▸ Exercise brief
Retype exactly, and only, the lines from the one that contains "left ankle: (416, 556)" through the final line of the entries.

▸ Exercise data
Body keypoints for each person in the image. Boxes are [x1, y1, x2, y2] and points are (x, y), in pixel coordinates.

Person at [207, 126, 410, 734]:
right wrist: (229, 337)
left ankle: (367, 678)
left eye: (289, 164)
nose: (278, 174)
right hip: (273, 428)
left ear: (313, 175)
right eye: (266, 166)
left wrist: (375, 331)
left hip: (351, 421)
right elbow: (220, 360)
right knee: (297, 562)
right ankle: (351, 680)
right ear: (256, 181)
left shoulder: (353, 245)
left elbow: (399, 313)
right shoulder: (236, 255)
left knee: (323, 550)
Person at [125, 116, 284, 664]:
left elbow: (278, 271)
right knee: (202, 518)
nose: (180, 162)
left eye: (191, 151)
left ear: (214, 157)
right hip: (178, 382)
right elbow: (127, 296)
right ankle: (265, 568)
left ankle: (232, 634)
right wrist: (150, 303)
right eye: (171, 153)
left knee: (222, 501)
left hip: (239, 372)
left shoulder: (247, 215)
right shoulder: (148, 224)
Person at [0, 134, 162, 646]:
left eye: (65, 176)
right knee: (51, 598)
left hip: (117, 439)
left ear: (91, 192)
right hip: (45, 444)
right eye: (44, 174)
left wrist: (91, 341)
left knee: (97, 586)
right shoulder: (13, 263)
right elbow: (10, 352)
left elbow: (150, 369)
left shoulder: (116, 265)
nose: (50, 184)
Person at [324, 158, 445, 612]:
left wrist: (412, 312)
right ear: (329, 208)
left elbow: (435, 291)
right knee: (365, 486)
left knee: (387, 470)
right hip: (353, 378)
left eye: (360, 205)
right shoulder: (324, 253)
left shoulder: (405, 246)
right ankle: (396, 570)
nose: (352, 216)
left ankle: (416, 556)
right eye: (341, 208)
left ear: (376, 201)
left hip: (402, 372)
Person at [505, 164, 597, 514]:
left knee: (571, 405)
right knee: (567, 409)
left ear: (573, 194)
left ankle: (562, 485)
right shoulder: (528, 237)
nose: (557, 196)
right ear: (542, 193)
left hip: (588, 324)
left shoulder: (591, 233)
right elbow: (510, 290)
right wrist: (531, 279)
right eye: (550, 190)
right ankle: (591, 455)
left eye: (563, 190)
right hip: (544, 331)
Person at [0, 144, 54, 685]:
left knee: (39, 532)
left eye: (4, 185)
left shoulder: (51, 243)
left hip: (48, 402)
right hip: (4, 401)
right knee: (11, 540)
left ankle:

▸ Result of the task
left ankle: (416, 556)
right eye: (341, 208)
left ear: (376, 201)
left hip: (402, 372)
Person at [505, 164, 597, 514]:
left knee: (571, 405)
right knee: (567, 409)
left ear: (573, 194)
left ankle: (562, 485)
right shoulder: (528, 237)
nose: (557, 196)
right ear: (542, 193)
left hip: (588, 324)
left shoulder: (591, 233)
right elbow: (510, 290)
right wrist: (531, 279)
right eye: (550, 190)
right ankle: (591, 455)
left eye: (563, 190)
right hip: (544, 331)
Person at [0, 144, 54, 685]:
left knee: (39, 532)
left eye: (4, 185)
left shoulder: (51, 243)
left hip: (48, 402)
right hip: (4, 401)
right knee: (11, 540)
left ankle:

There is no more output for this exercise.